(WHAT YOU WILL DO): Lines to return, exactly: from the line with "Partnerbetriebe" to the line with "Naturstein mit einer" in the entries below, both included.

(Collected data):
================================
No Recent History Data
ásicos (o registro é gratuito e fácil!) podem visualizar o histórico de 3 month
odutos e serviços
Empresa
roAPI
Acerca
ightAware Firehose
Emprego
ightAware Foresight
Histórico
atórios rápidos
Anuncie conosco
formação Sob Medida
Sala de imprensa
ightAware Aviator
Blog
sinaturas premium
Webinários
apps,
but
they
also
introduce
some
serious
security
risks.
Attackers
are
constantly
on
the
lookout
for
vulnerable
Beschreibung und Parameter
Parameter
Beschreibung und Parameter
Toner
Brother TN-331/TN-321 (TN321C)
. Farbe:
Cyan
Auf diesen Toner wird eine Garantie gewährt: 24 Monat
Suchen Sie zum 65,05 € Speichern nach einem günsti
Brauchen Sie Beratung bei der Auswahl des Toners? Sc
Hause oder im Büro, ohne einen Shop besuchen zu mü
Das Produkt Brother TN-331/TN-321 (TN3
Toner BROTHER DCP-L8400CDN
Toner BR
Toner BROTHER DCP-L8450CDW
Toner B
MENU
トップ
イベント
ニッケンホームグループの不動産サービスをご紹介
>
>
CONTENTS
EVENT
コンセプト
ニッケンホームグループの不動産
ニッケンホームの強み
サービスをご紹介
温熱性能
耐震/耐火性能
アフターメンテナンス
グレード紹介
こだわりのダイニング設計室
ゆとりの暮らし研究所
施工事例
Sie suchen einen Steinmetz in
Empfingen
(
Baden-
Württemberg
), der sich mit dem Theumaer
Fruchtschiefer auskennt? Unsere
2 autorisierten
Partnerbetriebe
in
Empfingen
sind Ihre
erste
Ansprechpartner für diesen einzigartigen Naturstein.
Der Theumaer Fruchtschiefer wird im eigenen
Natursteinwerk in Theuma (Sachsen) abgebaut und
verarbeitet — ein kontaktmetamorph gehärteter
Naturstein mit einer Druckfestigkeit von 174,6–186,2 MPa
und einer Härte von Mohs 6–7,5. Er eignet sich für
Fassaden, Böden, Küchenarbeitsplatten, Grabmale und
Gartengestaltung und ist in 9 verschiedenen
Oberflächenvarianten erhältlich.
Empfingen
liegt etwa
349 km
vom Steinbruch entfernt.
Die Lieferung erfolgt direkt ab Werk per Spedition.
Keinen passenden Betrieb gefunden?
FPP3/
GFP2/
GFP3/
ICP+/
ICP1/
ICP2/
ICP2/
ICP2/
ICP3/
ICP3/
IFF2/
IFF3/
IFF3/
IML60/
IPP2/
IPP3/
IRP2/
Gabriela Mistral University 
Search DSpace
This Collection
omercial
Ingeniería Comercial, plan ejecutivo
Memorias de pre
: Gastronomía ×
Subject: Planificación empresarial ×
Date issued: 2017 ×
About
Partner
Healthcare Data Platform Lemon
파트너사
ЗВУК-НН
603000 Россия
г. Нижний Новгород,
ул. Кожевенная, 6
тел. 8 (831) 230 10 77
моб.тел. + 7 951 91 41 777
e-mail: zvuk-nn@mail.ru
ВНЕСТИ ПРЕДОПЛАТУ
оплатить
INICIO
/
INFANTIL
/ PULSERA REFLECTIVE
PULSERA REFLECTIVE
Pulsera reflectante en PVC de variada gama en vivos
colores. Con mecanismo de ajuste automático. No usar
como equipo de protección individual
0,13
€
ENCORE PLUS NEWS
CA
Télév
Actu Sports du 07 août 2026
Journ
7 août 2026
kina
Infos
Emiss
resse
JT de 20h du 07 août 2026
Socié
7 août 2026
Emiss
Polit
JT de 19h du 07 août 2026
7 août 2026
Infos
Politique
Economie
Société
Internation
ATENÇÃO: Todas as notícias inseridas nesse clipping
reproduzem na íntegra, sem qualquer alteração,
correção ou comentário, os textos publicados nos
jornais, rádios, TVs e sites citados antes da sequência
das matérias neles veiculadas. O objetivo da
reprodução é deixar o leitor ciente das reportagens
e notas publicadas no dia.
================================
(FINAL ANSWER):
Partnerbetriebe
in
Empfingen
sind Ihre
erste
Ansprechpartner für diesen einzigartigen Naturstein.
Der Theumaer Fruchtschiefer wird im eigenen
Natursteinwerk in Theuma (Sachsen) abgebaut und
verarbeitet — ein kontaktmetamorph gehärteter
Naturstein mit einer Druckfestigkeit von 174,6–186,2 MPa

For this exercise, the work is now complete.